[Python-ideas] Fall back to encoding unicode strings in utf-8 if latin-1 fails in http.client

Thu Jan 7 04:49:55 EST 2016

On Thu, Jan 7, 2016 at 8:20 PM, Emil Stenström <em at kth.se> wrote:
>
> So the rationale for this idea is:
>
> * http.client doesn't work the way beginners expect for very basic usecases (posting unicode strings)
> * Libraries in other languages behave like beginners expect, which magnifies the problem.
> * Changing the default latin-1 encoding probably isn't possible, because it would break the spec...
> * But catching the exception and try encoding in utf-8 instead wouldn't break the spec and solves the problem.
>
> ----
>
> Here's a couple of issues where people expect things to work differently:
>
> https://github.com/kennethreitz/requests/issues/1926
> https://github.com/kennethreitz/requests/issues/2838
> https://github.com/kennethreitz/requests/issues/1822
>
> ----
>
> Does this make sense?

It makes sense, but I disagree with the suggestion. Having "Latin-1 or
UTF-8" as the effective default encoding is not a good idea, IMO;
sometimes I've *de*coded text using such heuristics (the other order,
of course; attempt UTF-8 decode, and if that fail, decode as Latin-1
or possibly CP-1252) as a means of coping with broken systems, but I
would much prefer the default to simply be one or the other.

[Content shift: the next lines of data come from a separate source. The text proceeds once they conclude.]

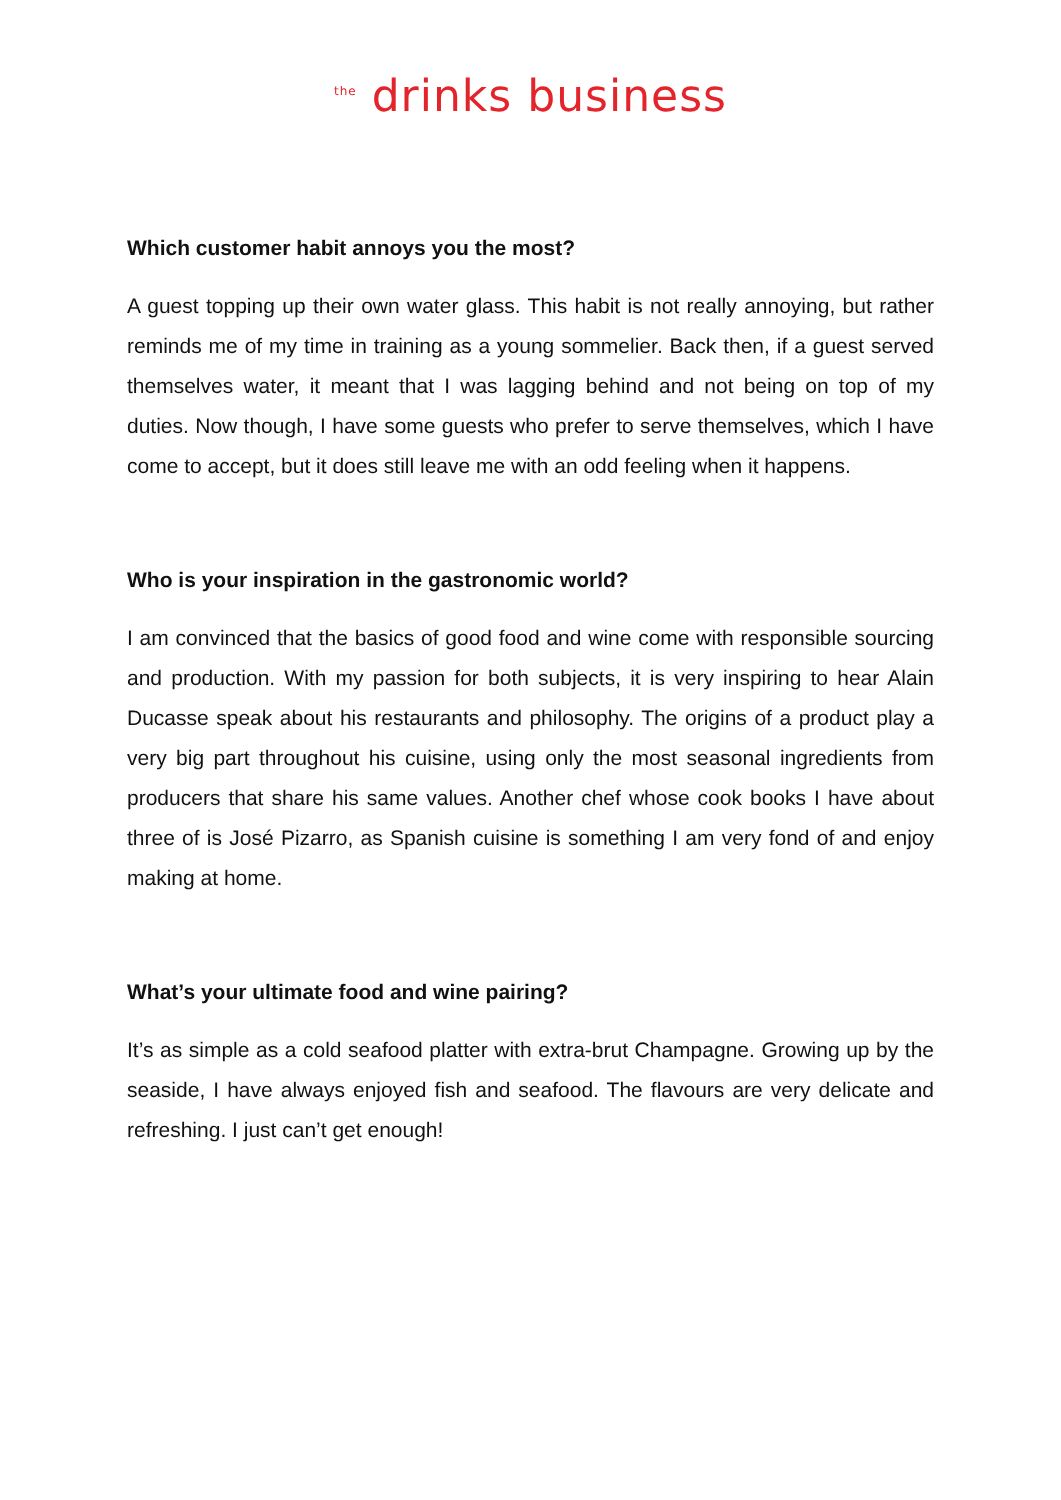<sup>the</sup> drinks business
Which customer habit annoys you the most?
A guest topping up their own water glass. This habit is not really annoying, but rather reminds me of my time in training as a young sommelier. Back then, if a guest served themselves water, it meant that I was lagging behind and not being on top of my duties. Now though, I have some guests who prefer to serve themselves, which I have come to accept, but it does still leave me with an odd feeling when it happens.
Who is your inspiration in the gastronomic world?
I am convinced that the basics of good food and wine come with responsible sourcing and production. With my passion for both subjects, it is very inspiring to hear Alain Ducasse speak about his restaurants and philosophy. The origins of a product play a very big part throughout his cuisine, using only the most seasonal ingredients from producers that share his same values. Another chef whose cook books I have about three of is José Pizarro, as Spanish cuisine is something I am very fond of and enjoy making at home.
What’s your ultimate food and wine pairing?
It’s as simple as a cold seafood platter with extra-brut Champagne. Growing up by the seaside, I have always enjoyed fish and seafood. The flavours are very delicate and refreshing. I just can’t get enough!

As the 'requests' module is not part of Python's standard library, it
would be free to change its own default, regardless of the behaviour
of http.client; whether that's a good idea or not is for the requests
community to decide (unless there's something specifically binding it
to http.client). But whether you're asking for a change in http.client
or in requests, I would disagree with the "either-or" approach; change
to a UTF-8 default, perhaps, but not to the hybrid.

ChrisA